Rose left the orphanage at age fifteen or sixteen to work as a secretary and about age nineteen married Mandel Naftalin. They had two children, Davida, born in 1918, and Bernard (Bud) born in 1923.

== Restaurant career ==
Rose could not cook when she got married and learned how by using books, classes and correspondence schools. At a Chicago cooking school, she met Vienna-born Nanny Wolfe, who taught her Viennese-style baking.

The family moved to Toledo, Ohio. Rose baked avidly at home. She submitted a bundt kuchen to a local fair and won first prize, a dining room table and chairs. The next year her sixteen-layer chocolate cake won first place in a contest for bakers in Ohio and Michigan.

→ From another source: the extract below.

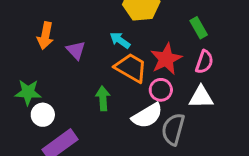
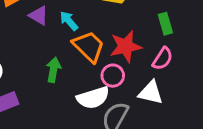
cyan arrow: (120, 40) -> (69, 21), moved
purple triangle: (76, 50) -> (39, 16), turned -30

In 1927 Rose and Mandel opened a small delicatessen near their apartment. The delicatessen had only a one-burner stove, so Rose would cook in the apartment. "We worked in shifts until one in the morning when I would go home, set the yeast dough, and while it was rising, make cupcakes, ice a sheet cake, bake a batch of cookies, and roll the schnecken — cinnamon rolls — to let them rise again. I would stick another batch of cookies in the oven, and by that time the yeast dough would be ready to bake."

They moved their delicatessen to a larger space nearby at 2204 Ashland Avenue. Mandel died in the 1930s, and Rose managed and baked at Rose's Food Shoppe alone until 1955. The restaurant became a favorite Toledo meeting place. The comedian Joe E. Brown, who grew up in Toledo, came in often, and in his honor, Rose created the Joe E. Brown cookie, a delicate cigar-shaped shell made of butter, brown sugar, pecans, and flour rolled just long enough that Brown could put one sideways into his wide mouth.

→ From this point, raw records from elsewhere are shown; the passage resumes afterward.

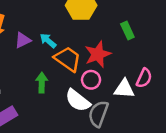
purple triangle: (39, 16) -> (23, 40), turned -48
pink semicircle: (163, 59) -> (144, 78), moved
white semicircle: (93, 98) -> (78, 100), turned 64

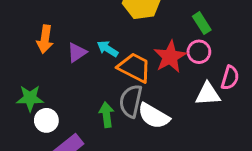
pink circle: (91, 80) -> (199, 52), moved
green arrow: (42, 83) -> (106, 115), moved
gray semicircle: (98, 114) -> (131, 101), moved

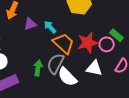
green rectangle: (202, 23) -> (116, 35), moved, turned -32
white triangle: (208, 94) -> (94, 68), moved

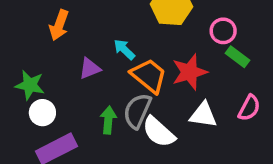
purple triangle: (30, 24) -> (90, 69), moved
pink circle: (107, 44) -> (223, 31), moved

In 1955 Rose closed her Toledo restaurant and moved to Portland, Oregon, where both her children lived.
She did not enjoy retirement and in 1956 opened Rose's Restaurant and Delicatessen at 315 NW 23rd Street in Portland, next door to the office of her son-in-law Dr. Edward Rosenbaum; she resumed her old work schedule, cooking and baking 18 or more hours a day with a rare day off for holidays. She sold Rose's in 1969. Successors continued Rose's at the same location until January, 1994.

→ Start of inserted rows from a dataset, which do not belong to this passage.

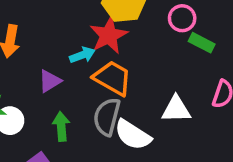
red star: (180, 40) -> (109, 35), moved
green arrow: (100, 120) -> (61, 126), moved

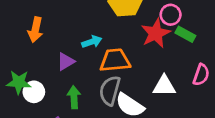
red star: (109, 35) -> (156, 33), moved
orange trapezoid: (112, 78) -> (115, 60), turned -36

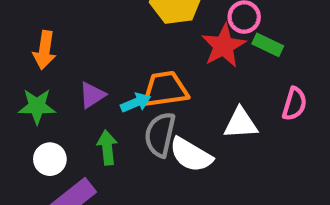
cyan arrow: (92, 42) -> (136, 103), moved
green star: (19, 82) -> (37, 106), moved
white circle: (34, 92) -> (50, 159), moved

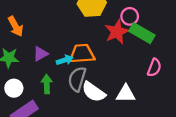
green rectangle: (268, 45) -> (142, 33), size x1.5
orange arrow: (45, 50) -> (16, 26), turned -42
white triangle: (241, 123) -> (126, 94), moved

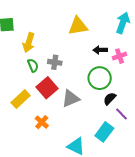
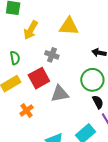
yellow triangle: (78, 26) -> (69, 26), moved
green semicircle: (33, 65) -> (15, 58), moved
black semicircle: (110, 99) -> (98, 102), turned 96

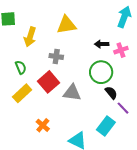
gray triangle: (60, 94) -> (72, 93), turned 30
orange cross: (27, 111) -> (43, 125), moved

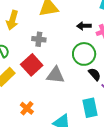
cyan rectangle: (106, 126) -> (90, 108), turned -48

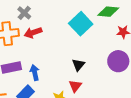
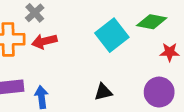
black triangle: (78, 65) -> (103, 92), turned 32

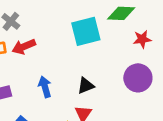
cyan square: (112, 35) -> (86, 31), turned 32
blue arrow: (41, 97) -> (45, 87), moved

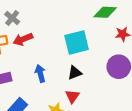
cyan square: (86, 31) -> (77, 42), moved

== Cookbooks and later life ==
She retired to her small apartment where she cooked continually, adapting her restaurant size recipes to home versions. With the help of her daughter-in-law Bonnie Naftalin, she wrote out her recipes for the first time. In 1975 Random House published her first cookbook, Grandma Rose's Book of Sinfully Delicious Cakes, Cookies, Pies, Cheese Cakes, Cake Rolls & Pastries, which sold about 100,000 copies. She traveled widely with her daughter Davida for book signing parties. They always brought along bountiful samples of her pastries, displayed beside the book. Many a taste was followed by the sale of an autographed copy.

In 1978, Random House published her second cookbook Grandma Rose's Book of Sinfully Delicious Snacks, Nibbles, Noshes & Other Delights. In his column fellow Portlander James Beard wrote: "For anyone interested in cooking, the book is a wonderful investment." The book placed behind Julia Child and Company by Julia Child for the RT French Best Cookbook Award of 1978.

Rose continued cooking, sharing food with family and friends until her late 90s. It took a broken hip to stop her. She died in 1998. Her obituary was accompanied by many testimonials to her passion for food, her energy, and her generosity.